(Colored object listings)
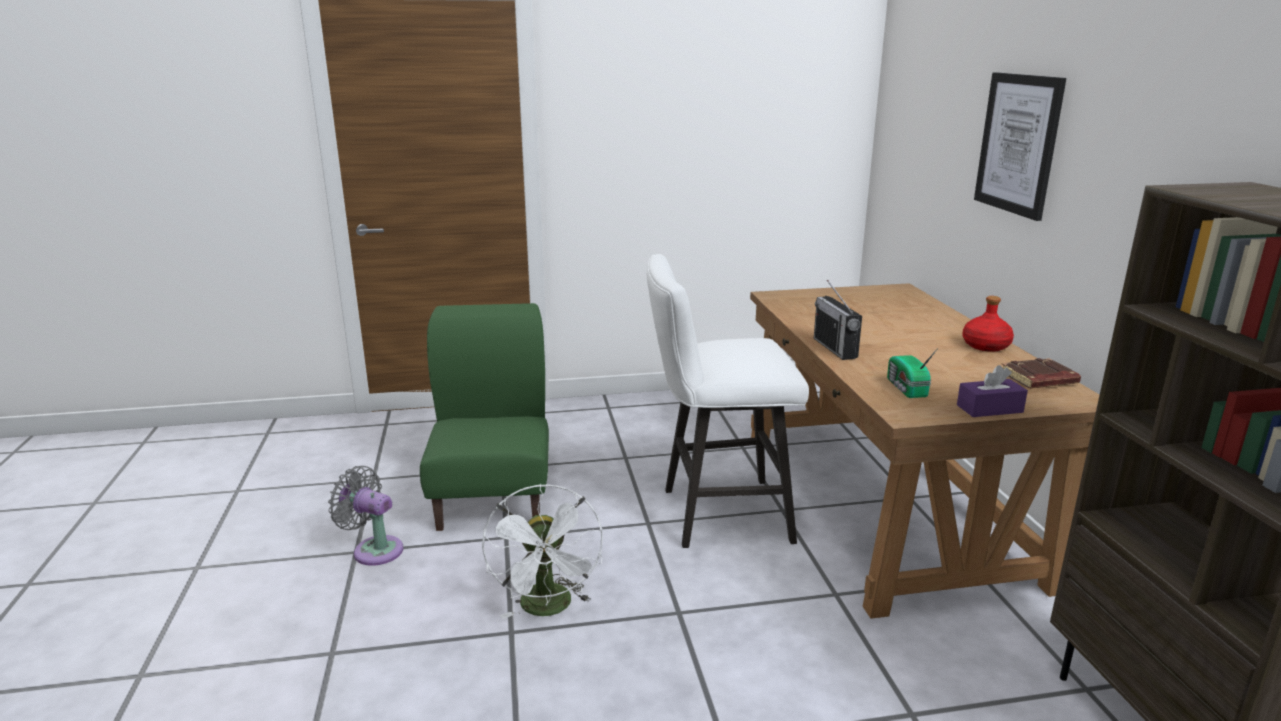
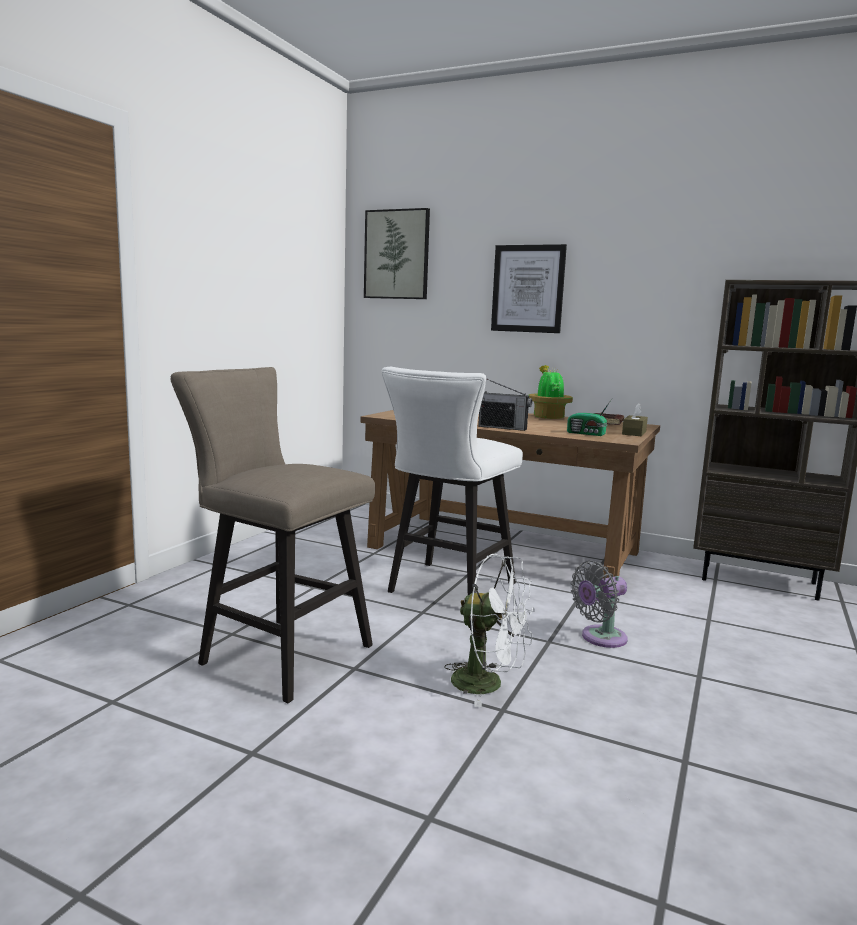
camera: 55 degrees left, 10 degrees down
grey fan [328,466,403,566] -> grey fan moved to [570,561,628,648]
green chair [420,303,549,531] -> beige stool [171,367,375,703]
purple tissue box [957,365,1028,417] -> brown tissue box [622,403,648,436]
red bottle [962,296,1014,352] -> potted plant [528,365,573,419]
none -> picture [364,208,430,299]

→ **DESCRIPTION OF THE TASK**
Letter for letter, reproduce every record above and skip the pictures.

→ **WRITTEN RESPONSE**
camera: 55 degrees left, 10 degrees down
grey fan [328,466,403,566] -> grey fan moved to [570,561,628,648]
green chair [420,303,549,531] -> beige stool [171,367,375,703]
purple tissue box [957,365,1028,417] -> brown tissue box [622,403,648,436]
red bottle [962,296,1014,352] -> potted plant [528,365,573,419]
none -> picture [364,208,430,299]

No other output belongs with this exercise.